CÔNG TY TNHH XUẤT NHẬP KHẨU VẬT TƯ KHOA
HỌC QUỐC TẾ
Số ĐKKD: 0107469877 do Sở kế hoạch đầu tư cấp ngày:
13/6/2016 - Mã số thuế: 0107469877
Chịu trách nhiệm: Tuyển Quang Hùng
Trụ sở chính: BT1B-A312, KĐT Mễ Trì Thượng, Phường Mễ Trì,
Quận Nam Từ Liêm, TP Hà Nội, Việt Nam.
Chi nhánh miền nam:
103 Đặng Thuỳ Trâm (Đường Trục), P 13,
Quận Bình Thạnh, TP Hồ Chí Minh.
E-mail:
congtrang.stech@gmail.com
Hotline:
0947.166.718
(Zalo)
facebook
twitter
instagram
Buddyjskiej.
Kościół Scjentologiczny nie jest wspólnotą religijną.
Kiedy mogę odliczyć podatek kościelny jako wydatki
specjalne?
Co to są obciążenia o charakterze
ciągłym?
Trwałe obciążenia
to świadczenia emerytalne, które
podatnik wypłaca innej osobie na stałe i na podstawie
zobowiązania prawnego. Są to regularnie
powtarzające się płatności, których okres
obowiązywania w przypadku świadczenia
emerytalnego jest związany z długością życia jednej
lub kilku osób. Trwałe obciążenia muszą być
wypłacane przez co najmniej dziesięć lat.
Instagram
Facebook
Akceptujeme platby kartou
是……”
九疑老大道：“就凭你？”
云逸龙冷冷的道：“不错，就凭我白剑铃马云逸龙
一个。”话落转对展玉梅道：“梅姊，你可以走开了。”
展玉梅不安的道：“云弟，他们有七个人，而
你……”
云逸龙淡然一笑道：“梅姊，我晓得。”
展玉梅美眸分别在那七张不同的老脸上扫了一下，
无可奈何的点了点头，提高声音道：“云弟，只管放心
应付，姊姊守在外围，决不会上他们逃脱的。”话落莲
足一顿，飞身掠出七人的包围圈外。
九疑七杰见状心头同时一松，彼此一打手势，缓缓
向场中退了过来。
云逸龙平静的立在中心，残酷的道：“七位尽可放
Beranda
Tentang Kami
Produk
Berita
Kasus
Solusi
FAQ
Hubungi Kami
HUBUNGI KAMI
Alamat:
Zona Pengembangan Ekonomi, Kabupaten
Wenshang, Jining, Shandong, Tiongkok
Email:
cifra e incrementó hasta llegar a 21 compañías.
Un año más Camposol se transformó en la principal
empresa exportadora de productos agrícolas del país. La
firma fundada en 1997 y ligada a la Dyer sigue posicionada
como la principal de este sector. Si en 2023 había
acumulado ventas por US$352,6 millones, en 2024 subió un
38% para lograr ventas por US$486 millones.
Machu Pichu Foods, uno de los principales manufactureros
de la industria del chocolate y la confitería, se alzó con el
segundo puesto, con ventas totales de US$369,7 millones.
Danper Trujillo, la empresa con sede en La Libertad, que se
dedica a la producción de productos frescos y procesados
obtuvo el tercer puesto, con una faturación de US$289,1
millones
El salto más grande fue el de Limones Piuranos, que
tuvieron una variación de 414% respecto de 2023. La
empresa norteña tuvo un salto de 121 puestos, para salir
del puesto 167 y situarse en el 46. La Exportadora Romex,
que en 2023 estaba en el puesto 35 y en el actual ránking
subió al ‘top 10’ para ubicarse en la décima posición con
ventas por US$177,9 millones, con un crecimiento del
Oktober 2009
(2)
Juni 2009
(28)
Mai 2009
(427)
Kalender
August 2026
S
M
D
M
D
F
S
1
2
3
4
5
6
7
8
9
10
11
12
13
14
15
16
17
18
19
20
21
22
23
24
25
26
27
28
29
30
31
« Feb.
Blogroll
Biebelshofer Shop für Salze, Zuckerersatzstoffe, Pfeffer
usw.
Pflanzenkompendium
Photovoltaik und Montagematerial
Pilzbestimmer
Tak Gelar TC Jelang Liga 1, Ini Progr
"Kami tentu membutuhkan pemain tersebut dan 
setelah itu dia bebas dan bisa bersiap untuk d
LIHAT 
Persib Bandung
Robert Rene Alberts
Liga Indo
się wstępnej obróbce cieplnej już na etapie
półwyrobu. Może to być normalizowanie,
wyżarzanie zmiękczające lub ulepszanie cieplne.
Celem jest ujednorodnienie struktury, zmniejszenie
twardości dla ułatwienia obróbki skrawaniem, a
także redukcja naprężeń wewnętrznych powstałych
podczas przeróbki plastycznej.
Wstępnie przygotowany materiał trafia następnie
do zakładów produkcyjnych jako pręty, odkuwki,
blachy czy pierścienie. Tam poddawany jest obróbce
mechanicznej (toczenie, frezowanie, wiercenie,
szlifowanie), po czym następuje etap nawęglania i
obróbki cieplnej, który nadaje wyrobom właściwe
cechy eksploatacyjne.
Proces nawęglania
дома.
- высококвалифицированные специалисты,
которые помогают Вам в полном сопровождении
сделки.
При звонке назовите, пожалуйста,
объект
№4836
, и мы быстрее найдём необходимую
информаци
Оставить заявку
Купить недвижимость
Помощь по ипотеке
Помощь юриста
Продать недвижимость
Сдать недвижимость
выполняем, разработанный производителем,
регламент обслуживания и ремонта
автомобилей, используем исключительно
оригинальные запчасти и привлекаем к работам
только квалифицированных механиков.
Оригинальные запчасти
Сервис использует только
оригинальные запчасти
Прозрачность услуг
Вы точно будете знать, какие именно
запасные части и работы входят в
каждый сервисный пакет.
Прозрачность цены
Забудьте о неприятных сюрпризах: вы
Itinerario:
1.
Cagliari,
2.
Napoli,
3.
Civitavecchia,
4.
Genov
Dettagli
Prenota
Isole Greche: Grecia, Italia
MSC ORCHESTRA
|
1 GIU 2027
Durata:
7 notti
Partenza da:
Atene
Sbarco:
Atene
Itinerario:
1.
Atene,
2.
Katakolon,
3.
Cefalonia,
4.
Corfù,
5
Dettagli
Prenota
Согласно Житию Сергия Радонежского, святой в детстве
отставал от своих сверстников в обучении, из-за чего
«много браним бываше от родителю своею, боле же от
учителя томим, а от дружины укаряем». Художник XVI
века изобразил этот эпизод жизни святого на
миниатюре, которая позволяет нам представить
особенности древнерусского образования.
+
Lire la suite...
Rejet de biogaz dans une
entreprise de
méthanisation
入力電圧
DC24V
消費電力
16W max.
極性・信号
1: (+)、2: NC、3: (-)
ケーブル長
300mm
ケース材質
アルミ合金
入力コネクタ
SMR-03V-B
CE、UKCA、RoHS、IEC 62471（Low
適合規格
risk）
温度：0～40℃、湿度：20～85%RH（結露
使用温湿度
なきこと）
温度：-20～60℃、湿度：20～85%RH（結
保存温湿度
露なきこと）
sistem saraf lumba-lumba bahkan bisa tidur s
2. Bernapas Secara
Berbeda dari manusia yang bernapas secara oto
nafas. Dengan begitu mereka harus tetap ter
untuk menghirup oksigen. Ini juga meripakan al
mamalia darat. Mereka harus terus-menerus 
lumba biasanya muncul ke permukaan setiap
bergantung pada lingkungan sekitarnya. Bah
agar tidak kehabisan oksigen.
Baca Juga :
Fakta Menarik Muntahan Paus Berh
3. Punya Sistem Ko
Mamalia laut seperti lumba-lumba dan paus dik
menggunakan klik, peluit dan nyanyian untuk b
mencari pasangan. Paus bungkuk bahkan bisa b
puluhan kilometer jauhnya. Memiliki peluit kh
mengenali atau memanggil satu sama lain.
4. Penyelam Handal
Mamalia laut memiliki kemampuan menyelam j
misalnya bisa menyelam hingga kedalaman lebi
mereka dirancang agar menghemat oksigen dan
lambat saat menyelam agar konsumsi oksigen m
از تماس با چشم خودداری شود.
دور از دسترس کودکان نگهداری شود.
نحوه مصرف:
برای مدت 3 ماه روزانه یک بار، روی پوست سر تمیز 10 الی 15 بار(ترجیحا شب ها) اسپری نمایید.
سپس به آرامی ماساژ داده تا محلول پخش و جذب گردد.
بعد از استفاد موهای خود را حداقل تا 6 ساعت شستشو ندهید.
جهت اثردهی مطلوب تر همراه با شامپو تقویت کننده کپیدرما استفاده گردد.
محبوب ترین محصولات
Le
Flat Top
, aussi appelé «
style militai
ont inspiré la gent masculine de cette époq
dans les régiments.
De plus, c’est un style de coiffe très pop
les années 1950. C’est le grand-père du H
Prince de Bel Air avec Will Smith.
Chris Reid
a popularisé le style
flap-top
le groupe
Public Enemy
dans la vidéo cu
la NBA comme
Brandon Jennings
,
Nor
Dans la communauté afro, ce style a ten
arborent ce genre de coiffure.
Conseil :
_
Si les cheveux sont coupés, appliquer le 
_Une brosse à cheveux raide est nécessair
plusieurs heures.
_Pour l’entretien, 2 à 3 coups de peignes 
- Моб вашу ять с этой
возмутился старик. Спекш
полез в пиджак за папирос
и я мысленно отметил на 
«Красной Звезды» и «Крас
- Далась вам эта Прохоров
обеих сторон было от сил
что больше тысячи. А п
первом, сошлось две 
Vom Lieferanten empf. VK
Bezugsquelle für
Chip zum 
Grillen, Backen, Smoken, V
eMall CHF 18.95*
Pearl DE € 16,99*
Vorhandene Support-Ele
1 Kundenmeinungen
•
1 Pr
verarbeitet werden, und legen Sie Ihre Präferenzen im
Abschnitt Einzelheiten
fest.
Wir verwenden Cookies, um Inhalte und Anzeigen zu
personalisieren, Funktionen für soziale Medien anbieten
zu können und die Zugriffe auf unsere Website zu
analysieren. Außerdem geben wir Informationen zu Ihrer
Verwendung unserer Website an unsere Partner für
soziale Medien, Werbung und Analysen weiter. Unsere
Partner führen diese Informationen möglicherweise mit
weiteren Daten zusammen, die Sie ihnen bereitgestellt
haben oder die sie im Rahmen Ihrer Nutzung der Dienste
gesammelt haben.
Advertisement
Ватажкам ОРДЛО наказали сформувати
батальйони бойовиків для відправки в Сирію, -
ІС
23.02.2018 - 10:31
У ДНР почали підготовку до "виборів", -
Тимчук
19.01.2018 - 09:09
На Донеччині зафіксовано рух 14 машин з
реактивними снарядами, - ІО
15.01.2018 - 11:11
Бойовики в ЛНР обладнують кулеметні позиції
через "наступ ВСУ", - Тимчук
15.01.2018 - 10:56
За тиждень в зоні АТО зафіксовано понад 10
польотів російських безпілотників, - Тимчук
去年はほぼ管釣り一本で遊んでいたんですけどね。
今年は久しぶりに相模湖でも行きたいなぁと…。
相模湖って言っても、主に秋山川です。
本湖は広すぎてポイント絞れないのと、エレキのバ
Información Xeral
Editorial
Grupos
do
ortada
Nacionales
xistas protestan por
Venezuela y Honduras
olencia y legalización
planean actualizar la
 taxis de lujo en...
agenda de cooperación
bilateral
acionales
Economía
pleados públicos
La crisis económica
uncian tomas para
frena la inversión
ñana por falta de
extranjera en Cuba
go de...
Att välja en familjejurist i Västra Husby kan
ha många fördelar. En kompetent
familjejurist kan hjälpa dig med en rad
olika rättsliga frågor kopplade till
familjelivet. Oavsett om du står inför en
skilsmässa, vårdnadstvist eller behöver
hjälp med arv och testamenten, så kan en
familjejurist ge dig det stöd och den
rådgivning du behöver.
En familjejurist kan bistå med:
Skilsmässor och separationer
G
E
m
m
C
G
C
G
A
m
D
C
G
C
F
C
☆ ☆ ☆ ☆ ☆
Task description:
Report how many lines of the material contain the string "nawęglania", giving only the number.

Your response:
2